Si on observe le film avec un regard analytique, on ne peut toutefois que constater que la mécanique horrifique est là. Le personnage du séminariste démarre le film dans une atmosphère bon enfant, il ne fait que s’amuser avec ses comparses. L’horreur s’amorce lentement à partir de l’apparition de la sorcière, épisode durant lequel il fait face à la situation avec courage mais aussi aveuglement – il frappe la sorcière sans voir qu’elle change d’apparence. Puis lorsque le séminariste prend conscience du danger de mort auquel il va faire face lors des veillées, l’enjeu est saisi. Par les failles du protagoniste, lui qui est un polisson à la base et qui ne fait que s’auto-convaincre qu’il peut terminer son devoir même si cela va être dur, on ressent peu à peu que la comédie prend fin. Les veillées sont le cœur du film, et mobilisent aussi bien le meilleur de l’acteur et de l’actrice concernés, que les effets spéciaux et la narration, car plus les veillées passent, et plus la tension augmente. La sorcière fait en effet montre de plus en plus de sorts et de tours virevoltants, jusqu’à l’ultime veillée où elle convoque Vij et les monstres. C’est un festival de maquillages des plus réjouissants, tous ces personnages ayant des faciès anarchiques, aux yeux, bouches et nez multiples, que nous devons à la direction artistique d’Alexandre Ptouchko, génie russe des effets spéciaux. Quelques détails ne paient pas de mine mais se savourent, à l’image de la voix rauque et carabinée de Vij, non sans rappeler les effets sonores des kaiju eiga et autres tokusatsu.

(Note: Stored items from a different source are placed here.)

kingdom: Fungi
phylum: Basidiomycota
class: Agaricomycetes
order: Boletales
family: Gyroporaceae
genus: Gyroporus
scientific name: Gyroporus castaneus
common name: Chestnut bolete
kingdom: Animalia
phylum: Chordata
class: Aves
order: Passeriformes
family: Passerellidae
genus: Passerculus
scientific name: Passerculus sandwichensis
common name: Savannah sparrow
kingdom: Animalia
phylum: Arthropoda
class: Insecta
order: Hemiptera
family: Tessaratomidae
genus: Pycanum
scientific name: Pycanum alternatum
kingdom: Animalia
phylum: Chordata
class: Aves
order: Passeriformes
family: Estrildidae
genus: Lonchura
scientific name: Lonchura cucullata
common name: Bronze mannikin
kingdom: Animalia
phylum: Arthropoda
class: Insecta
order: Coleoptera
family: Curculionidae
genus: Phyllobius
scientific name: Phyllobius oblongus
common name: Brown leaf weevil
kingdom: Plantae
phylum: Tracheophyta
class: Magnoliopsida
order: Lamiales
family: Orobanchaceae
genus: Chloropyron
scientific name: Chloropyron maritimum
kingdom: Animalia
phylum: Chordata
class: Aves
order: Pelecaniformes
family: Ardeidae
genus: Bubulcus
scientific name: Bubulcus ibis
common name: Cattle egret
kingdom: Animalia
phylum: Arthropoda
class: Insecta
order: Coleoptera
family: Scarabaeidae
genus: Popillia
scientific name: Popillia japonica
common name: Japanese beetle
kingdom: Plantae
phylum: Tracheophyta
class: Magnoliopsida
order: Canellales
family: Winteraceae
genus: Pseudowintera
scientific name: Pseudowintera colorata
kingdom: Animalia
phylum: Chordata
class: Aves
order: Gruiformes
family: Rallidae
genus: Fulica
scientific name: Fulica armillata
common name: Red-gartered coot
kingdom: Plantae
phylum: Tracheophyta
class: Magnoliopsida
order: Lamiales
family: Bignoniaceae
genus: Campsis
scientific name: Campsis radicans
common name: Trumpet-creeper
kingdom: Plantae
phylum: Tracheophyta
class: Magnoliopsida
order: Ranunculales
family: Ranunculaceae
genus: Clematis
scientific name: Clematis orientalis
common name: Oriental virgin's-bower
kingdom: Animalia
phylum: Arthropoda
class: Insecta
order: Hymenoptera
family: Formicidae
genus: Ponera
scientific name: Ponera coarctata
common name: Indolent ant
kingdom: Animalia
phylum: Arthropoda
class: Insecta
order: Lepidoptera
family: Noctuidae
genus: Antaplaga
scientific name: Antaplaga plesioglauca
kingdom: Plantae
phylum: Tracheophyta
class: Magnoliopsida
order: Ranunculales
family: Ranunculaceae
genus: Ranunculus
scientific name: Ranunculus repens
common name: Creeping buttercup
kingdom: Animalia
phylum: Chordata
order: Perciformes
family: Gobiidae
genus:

La substance du film est héritée de la nouvelle de Gogol, que l’on peut éventuellement analyser par le prisme du vernis soviétique. Elle se caractérise par la victoire des forces du mal face à un jeune homme de foi, un intellectuel défaillant, et qui plus est, face à une femme déguisée en bourgeoise. Pessimiste, nihiliste et misogyne, tels sont les adjectifs qui caractérisaient Gogol – comme d’autres auteurs classiques européens, ainsi que le rappelle le livret joint. Malgré ces facettes pesantes de l’œuvre de l’auteur ukrainien, qui a tout de son rapport au monde et d’un profond ressentiment misanthrope, Vij ou le diable, le film, a quelque chose du ressort de l’enfance. Il s’agit d’un conte médiéval, écrit par un auteur classique, et qui fait se confronter un jeune homme naïf et égoïste à monstres et sorcières. Le film se constitue dans ce cheminement, et semble privilégier le côté initiatique du scénario et les effets spéciaux plutôt qu’une réflexion métaphysique, sur la religion et l’inconnu. Il en ressort un long-métrage bariolé, frais – d’autant que les metteurs en scènes étaient jeunes en 1967 – qui se regarde avec amusement et émerveillement pour ses monstres de foire et ses gestes premiers de cinéma dans les effets spéciaux.
Bonus
Outre le film-annonce original et le générique français, l’édition Combo Blu-Ray/DVD d’Artus comporte deux principaux bonus : la présentation du film par Stéphane Derderian et Christian Lucas, qui s’attache à évoquer la transposition du conte à l’écran – et le livret écrit par Nicolas Bonnal, principalement autour de Nicolas Gogol. Si le livret fait le choix contestable d’une certaine écriture (utilisation de la première personne, ponctuation), il demeure une analyse fouillée de tout un pan de la fiction d’horreur, de la littérature classique européenne au cinéma américain de la deuxième moitié du XXe siècle, avec au centre, l’œuvre de Gogol. Le bonus vidéo est, lui, une présentation claire et efficace du film.
Maxime Bauer.
Vij ou le diable de Constantin Erchov et Gueorgui Kropatchev. URSS. 1967. Disponible en Combo médiabook Blu-Ray/DVD le 06/06/2020 chez Artus Films.